= DESCRIPTION OF THE TASK =
Extract the text from all the rows below without changing a word, and leave the pictures out of your answer.

** RECORDS SHOWN follows **

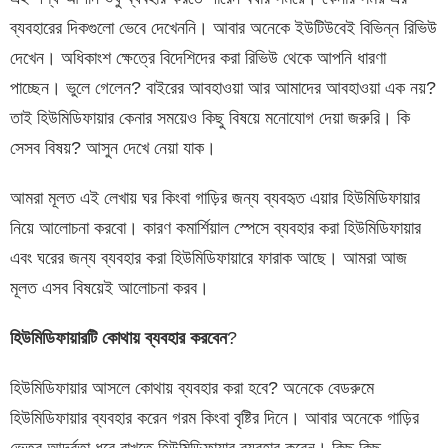
ব্যবহারের দিকগুলো ভেবে দেখেননি। আবার অনেকে ইউটিউবেই বিভিন্ন রিভিউ
দেখেন। অধিকাংশ ক্ষেত্রে বিদেশিদের করা রিভিউ থেকে আপনি ধারণা
পাচ্ছেন। ভুলে গেলেন? বাইরের আবহাওয়া আর আমাদের আবহাওয়া এক নয়?
তাই হিউমিডিফায়ার কেনার সময়েও কিছু বিষয়ে মনোযোগ দেয়া জরুরি। কি
সেসব বিষয়? আসুন দেখে নেয়া যাক।
আমরা মূলত এই লেখায় ঘর কিংবা গাড়ির জন্য ব্যবহৃত এয়ার হিউমিডিফায়ার
নিয়ে আলোচনা করবো। কারণ কমার্শিয়াল স্পেসে ব্যবহার করা হিউমিডিফায়ার
এবং ঘরের জন্য ব্যবহার করা হিউমিডিফায়ারে ফারাক আছে। আমরা আজ
মূলত এসব বিষয়েই আলোচনা করব।
হিউমিডিফায়ারটি কোথায় ব্যবহার করবেন
?
হিউমিডিফায়ার আসলে কোথায় ব্যবহার করা হবে? অনেকে বেডরুমে
হিউমিডিফায়ার ব্যবহার করেন গরম কিংবা বৃষ্টির দিনে। আবার অনেকে গাড়ির
ভেতর আর্দ্রতা ধরে রাখতে হিউমিডিফায়ার ব্যবহার করেন। কিছু কিছু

** End of RECORDS SHOWN **

= EXPECTED ANSWER =
ব্যবহারের দিকগুলো ভেবে দেখেননি। আবার অনেকে ইউটিউবেই বিভিন্ন রিভিউ
দেখেন। অধিকাংশ ক্ষেত্রে বিদেশিদের করা রিভিউ থেকে আপনি ধারণা
পাচ্ছেন। ভুলে গেলেন? বাইরের আবহাওয়া আর আমাদের আবহাওয়া এক নয়?
তাই হিউমিডিফায়ার কেনার সময়েও কিছু বিষয়ে মনোযোগ দেয়া জরুরি। কি
সেসব বিষয়? আসুন দেখে নেয়া যাক।
আমরা মূলত এই লেখায় ঘর কিংবা গাড়ির জন্য ব্যবহৃত এয়ার হিউমিডিফায়ার
নিয়ে আলোচনা করবো। কারণ কমার্শিয়াল স্পেসে ব্যবহার করা হিউমিডিফায়ার
এবং ঘরের জন্য ব্যবহার করা হিউমিডিফায়ারে ফারাক আছে। আমরা আজ
মূলত এসব বিষয়েই আলোচনা করব।
হিউমিডিফায়ারটি কোথায় ব্যবহার করবেন
?
হিউমিডিফায়ার আসলে কোথায় ব্যবহার করা হবে? অনেকে বেডরুমে
হিউমিডিফায়ার ব্যবহার করেন গরম কিংবা বৃষ্টির দিনে। আবার অনেকে গাড়ির
ভেতর আর্দ্রতা ধরে রাখতে হিউমিডিফায়ার ব্যবহার করেন। কিছু কিছু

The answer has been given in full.